The Directorate of Taxes refers to the tax assessment office’s letter dated 28 March 2007 with appendices concerning tax liability linked to participation in the online game “Entropia Universe”, as well as to the letter dated 4 December 2007.
It is understood that “Entropia Universe” (formerly “Project Entropia”) is a virtual universe with a virtual economy. ”Entropia Universe” has its own “monetary unit” called PED (Project Entropia Dollar). The game also has the “monetary unit” PEC, which is 1/100th of PED (Project Entropia Cent). 10 PED = 1 USD. The activity takes place in cyberspace. The “game” can be downloaded free of charge. In order to trade in “Entropia Universe”, you must use PED.
PED can be exchanged for USD and credited to a bank account. An ATM card has also been introduced which can be used in ATM machines or to make purchases in the same way as an ordinary credit card. “Entropia Universe” is marketed as “The first virtual universe - with a real cash economy”.
According to www.wikipedia.org development of the game began in Sweden in 1995. “Entropia Universe” has over 650,000 registered participants from over 220 countries. There are an average of 600 players online at any one time. The game has a substantial virtual economy.
From a tax perspective, participating in an activity in a virtual world will in most cases be seen as a leisure activity/hobby. Income from a leisure activity/hobby is tax-free. The Directorate of Taxes assumes that most people take part in "Entropia Universe” as a leisure activity/hobby.

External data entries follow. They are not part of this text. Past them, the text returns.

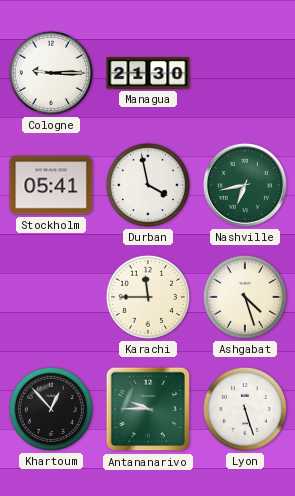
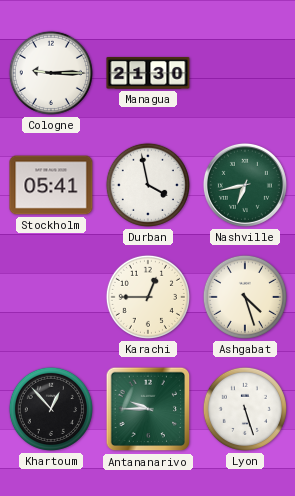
Karachi: 11:45 -> 12:45
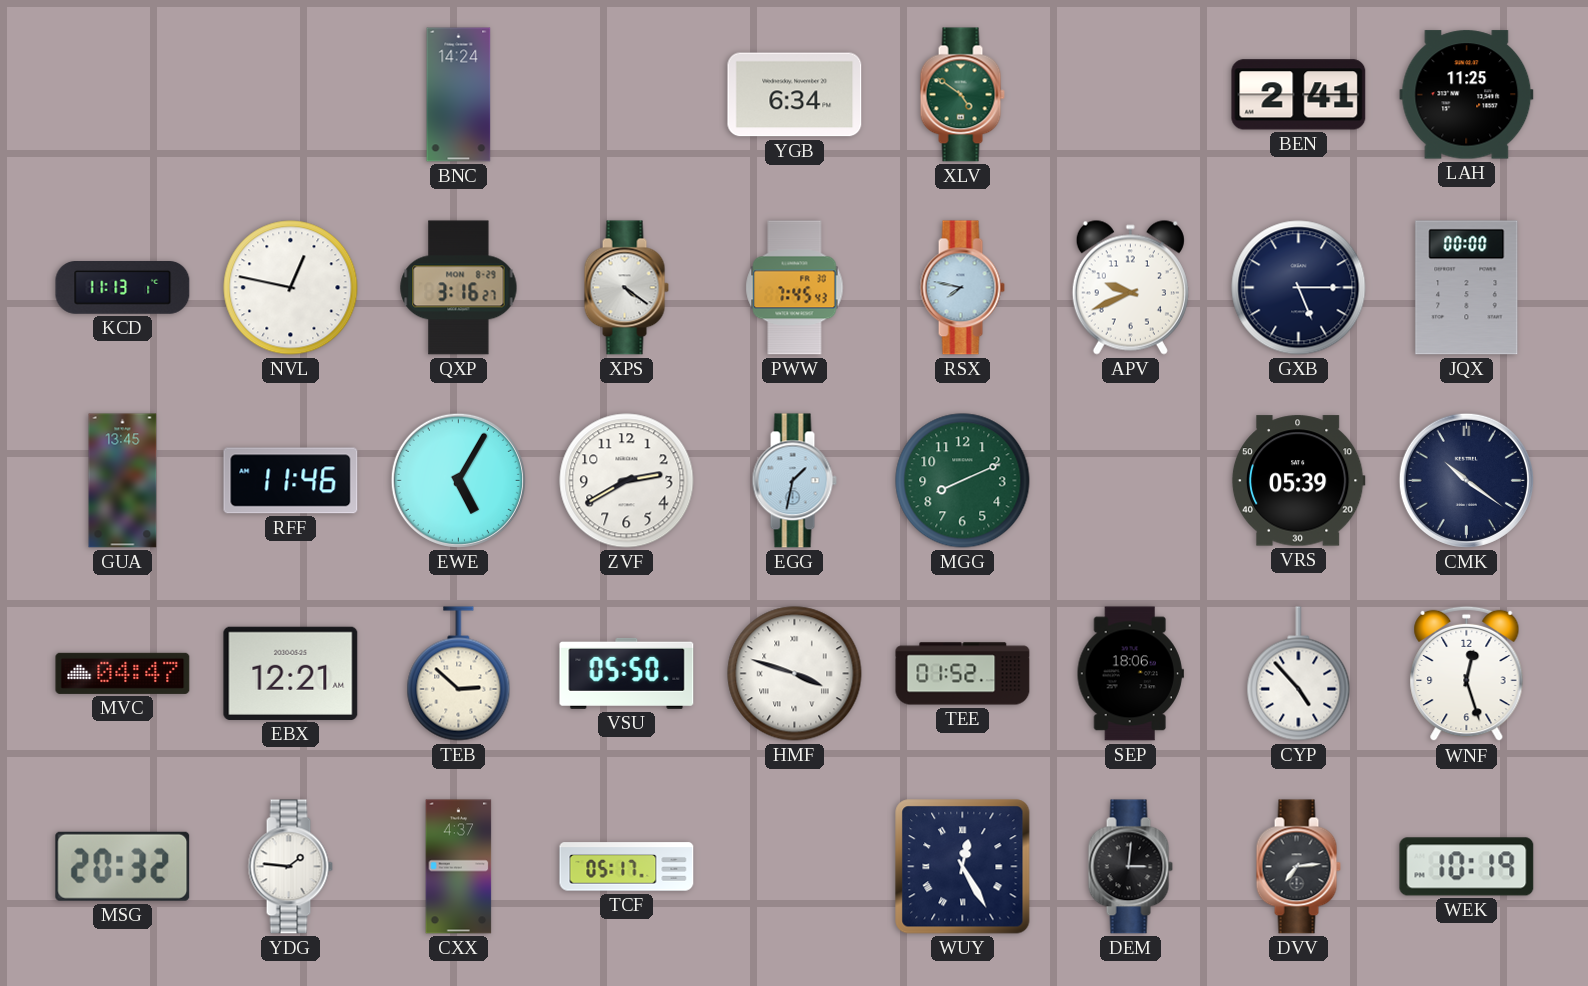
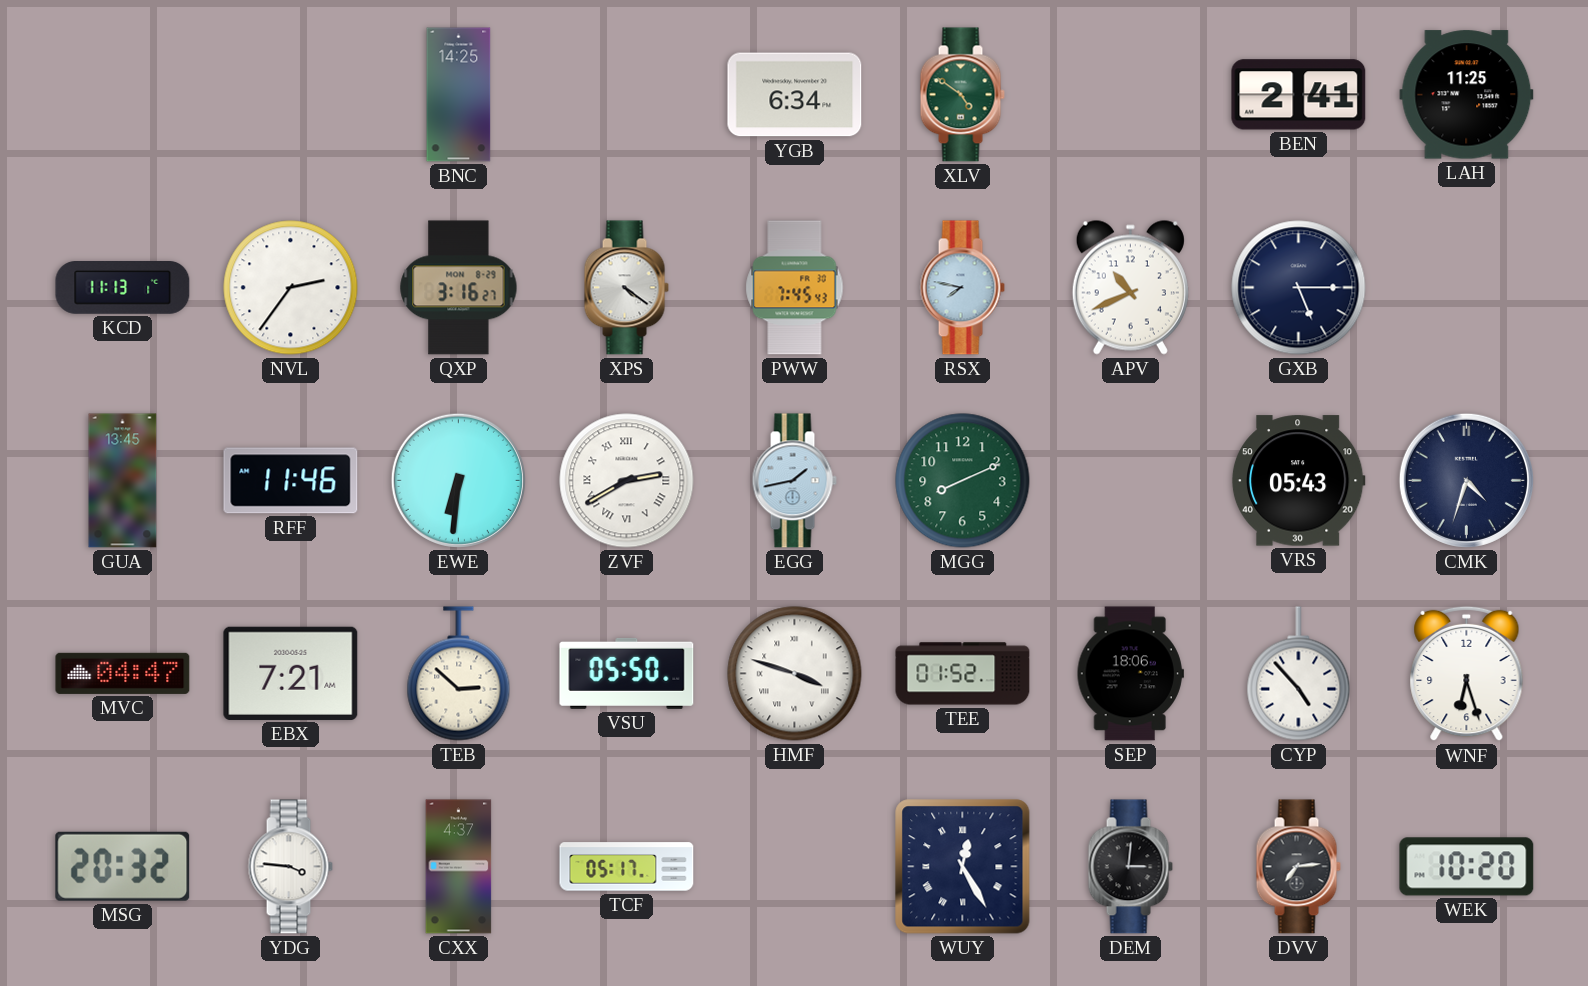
BNC: 14:24 -> 14:25
NVL: 12:47 -> 2:36
APV: 9:41 -> 10:41
JQX: 00:00 -> none
EWE: 5:05 -> 6:31
ZVF numerals: Arabic -> Roman
EGG: 1:32 -> 1:43
VRS: 05:39 -> 05:43
CMK: 10:21 -> 4:33
EBX: 12:21 -> 7:21
WNF: 12:27 -> 6:27
YDG: 1:46 -> 3:46
WEK: 10:19 -> 10:20
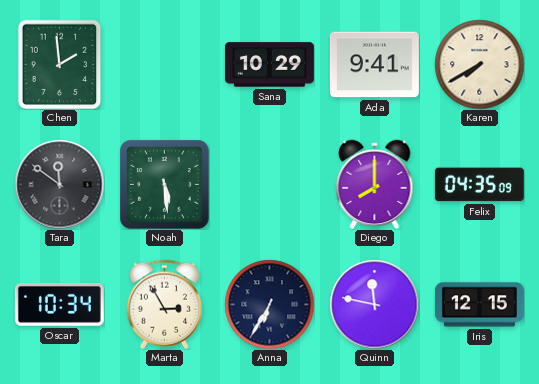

Income which results from participation in “Entropia Universe”, such as the buying and selling of virtual assets and letting will therefore be tax-free.
The Directorate of Taxes will not exclude the possibility that, in certain special cases, questions may arise regarding whether the income was generated through commercial activity; see Section 5-30 of the Tax Act. In order for income to be taxed as business income, the taxpayer must carry on an activity which is commercial in nature and which objectively is likely to generate a profit, if not during the year that the tax assessment concerns, then at least in the slightly longer term. The activity must have a certain scope and be aimed at a particular duration. The activity must be carried on at the taxpayer’s expense and risk.
If commercial activity is taking place, all income will be taxable. Costs which are incurred in order to acquire, secure or maintain commercial taxable income are deductible; see Section 6-1 of the Tax Act. National Insurance contributions and surtax will be assessed.
Taxpayers who carry on commercial activity must submit an income statement as an attachment to their tax return; see Section 4-4 first paragraph of the Tax Assessment Act. Anyone that is obliged to submit an income statement will be subject to the bookkeeping obligation; see Section 2 second paragraph of the Bookkeeping Act. Among other things, the bookkeeping obligation entails an obligation regarding bookkeeping, specifications and documentation. As regards when sole proprietorships are required to prepare annual accounts, see Section 1-2 of the Accounting Act.
Temporary income - gaming
Temporary gains, including gains made in connection with gaming, are taxable under Section 5-50 first paragraph of the Tax Act. Gains will be taxable when they exceed NOK 10,000.
The threshold amount applies to each individual gain. When calculating the gain, a deduction is given for the stake necessary to play the game concerned. Taxpayers must be able to document/substantiate their gains and the monetary stakes they paid in order to generate them.
At the present time, the Directorate of Taxes does not have sufficient information to assess whether it may be appropriate to tax income from “Entropia Universe” or a proportion thereof as temporary income under Section 5-50 first paragraph of the Tax Act.
There is a fixed exchange rate between PED and USD. Thus, there will be no currency gains or losses when exchanging money from an account in the game to USD.
Exchange rate considerations may arise between NOK and USD.
Exchange rate gains are generally taxable. Exchange rate losses are generally deductible; see Section 14-5(5) of the Tax Act. Exceptions apply to gains and losses attributable to foreign means of payment for personal use, e.g. when travelling abroad; see Section 9-3(1)(b) and Section 9-4 of the Tax Act.
The virtual currency PED can be exchanged for USD. The value of a taxpayer's account in the game constitutes taxable wealth as of 31 December; see Chapter 4 of the Tax Act.